As for Birch's selections, he seems to have struck a nice balance between prose and poetry of different kinds. We are given, for example, thirty-three poems from the 'Book of Songs,' some rendered by Waley and others by Pound. We also find such things as 'The Songs of Ch'u;' the Taoist Chuang Tzu; Burton Watson's 'Grand Historian' SSu-ma Ch'ien; Rhyme Prose; Letters; Satires; the Poetry of the Recluse; the great T'ang poets Wang Wei, Li Po, and Tu Fu; Prose Essays; T'ang Short Stories; other great poets such as Li Ho and Li Shang-yin, as well as many other fine but lesser known writers.
The book also includes a substantial selection from the Sung Dynasty, and is rounded out with two Yuan Dynasty plays, an extract from the Yuan novel, 'The Men of the Marshes,' and a modest but useful Bibliography which offers a number of suggestions for further reading.

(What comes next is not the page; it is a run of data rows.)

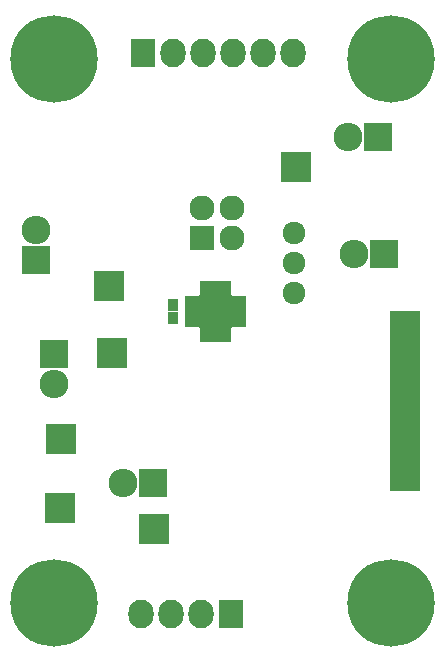
<source format=gbs>
G04 #@! TF.FileFunction,Soldermask,Bot*
%FSLAX46Y46*%
G04 Gerber Fmt 4.6, Leading zero omitted, Abs format (unit mm)*
G04 Created by KiCad (PCBNEW 4.0.4+e1-6308~48~ubuntu16.04.1-stable) date Tue Oct 11 09:38:20 2016*
%MOMM*%
%LPD*%
G01*
G04 APERTURE LIST*
%ADD10C,0.100000*%
%ADD11R,0.900000X1.000000*%
%ADD12R,2.432000X2.432000*%
%ADD13O,2.432000X2.432000*%
%ADD14R,2.635200X2.635200*%
%ADD15R,2.127200X2.432000*%
%ADD16O,2.127200X2.432000*%
%ADD17R,2.127200X2.127200*%
%ADD18O,2.127200X2.127200*%
%ADD19C,1.924000*%
%ADD20R,0.750000X1.200000*%
%ADD21R,1.200000X0.750000*%
%ADD22R,1.650000X1.650000*%
%ADD23C,7.400000*%
G04 APERTURE END LIST*
D10*
D11*
X150525000Y-132800000D03*
X150525000Y-133900000D03*
D12*
X140462000Y-136969500D03*
D13*
X140462000Y-139509500D03*
D12*
X148875000Y-147900000D03*
D13*
X146335000Y-147900000D03*
D14*
X145380000Y-136910000D03*
X141097000Y-144145000D03*
X148925000Y-151750000D03*
X141000000Y-150000000D03*
X170180000Y-147320000D03*
X145150000Y-131200000D03*
X160930000Y-121100000D03*
X170180000Y-137160000D03*
X170180000Y-134620000D03*
D15*
X155500000Y-159000000D03*
D16*
X152960000Y-159000000D03*
X150420000Y-159000000D03*
X147880000Y-159000000D03*
D17*
X152985000Y-127140000D03*
D18*
X152985000Y-124600000D03*
X155525000Y-127140000D03*
X155525000Y-124600000D03*
D14*
X170180000Y-139700000D03*
X170180000Y-142240000D03*
X170180000Y-144780000D03*
D12*
X167894000Y-118554500D03*
D13*
X165354000Y-118554500D03*
D12*
X138938000Y-129032000D03*
D13*
X138938000Y-126492000D03*
D12*
X168402000Y-128460500D03*
D13*
X165862000Y-128460500D03*
D15*
X148000000Y-111500000D03*
D16*
X150540000Y-111500000D03*
X153080000Y-111500000D03*
X155620000Y-111500000D03*
X158160000Y-111500000D03*
X160700000Y-111500000D03*
D19*
X160782000Y-129286000D03*
X160782000Y-126746000D03*
X160782000Y-131826000D03*
D20*
X153150000Y-131350000D03*
X153800000Y-131350000D03*
X154450000Y-131350000D03*
X155100000Y-131350000D03*
D21*
X156125000Y-132375000D03*
X156125000Y-133025000D03*
X156125000Y-133675000D03*
X156125000Y-134325000D03*
D20*
X155100000Y-135350000D03*
X154450000Y-135350000D03*
X153800000Y-135350000D03*
X153150000Y-135350000D03*
D21*
X152125000Y-134325000D03*
X152125000Y-133675000D03*
X152125000Y-133025000D03*
X152125000Y-132375000D03*
D22*
X154750000Y-133975000D03*
X153500000Y-133975000D03*
X154750000Y-132725000D03*
X153500000Y-132725000D03*
D23*
X169000000Y-112000000D03*
X140500000Y-112000000D03*
X169000000Y-158000000D03*
X140500000Y-158000000D03*
M02*

</source>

There is an enormous amount of pleasure to be had from this book, and instruction too. For in reading it we learn a great deal about the sensibility of a people who have been described by Pierre Ryckmans, not without some justice, as "the most intelligent people in the world" ('Chinese Shadows,' Viking, 1977). One of my great favorites in the Birch anthology has always been the brilliant 'Essay on Literature' ('Wen fu') by Lu Chi (+ 754-805). Here is a line from Shih-hsiang Chen's admirable translation (p.208) :
"The argument (shuo) with glowing words and cunning parables persuades."
What Lu Chi seems to be saying is that "theses are convincing, but deceptive." As such the line becomes a caution against trusting too much in theses and 'rational' argument, a caution against lending ourselves too readily to what Lin Yutang has called an excessive, as opposed to a more reasonable, use of reason. Lu Chi's are words that a Cartesian and ever more Frenchified West, with its slick and deodorized armies of specialists, analysts, and technicians, would do well to take to heart if the relentless Juggernaut of Reason now underway isn't to end up crushing everything beneath its wheels.
For anyone who would like to get a good idea of what Chinese Literature is all about, and to actually enjoy the experience of finding out, there could be no better book than Cyril Birch's anthology. The Mair and Minford are all very well in their way and serve as useful references, but they are hardly books that one can sit down and read with pleasure from beginning to end.
The Birch, however, is just such a book, and I have no hesitation in recommending it to anyone who would like to begin exploring one of the richest and most interesting literatures in the world.
Here, for those who may want to know, are details of the Mair and Minford anthologies :
THE COLUMBIA ANTHOLOGY OF TRADITIONAL CHINESE LITERATURE. Edited by Victor H. Mair. 1335 pp. New York : Columbia University Press, 1994. ISBN 0-231-07428-X (hbk.)
CLASSICAL CHINESE LITERATURE : An Anthology of Translations, Volume I : From Antiquity to the Tang Dynasty. Edited by John Minford and Joseph S. M. Lau. 1176 pp. New York and Hong Kong : Columbia University Press and The Chinese University of Hong Kong, 2000. ISBN 0-231-09676-3 (hbk.)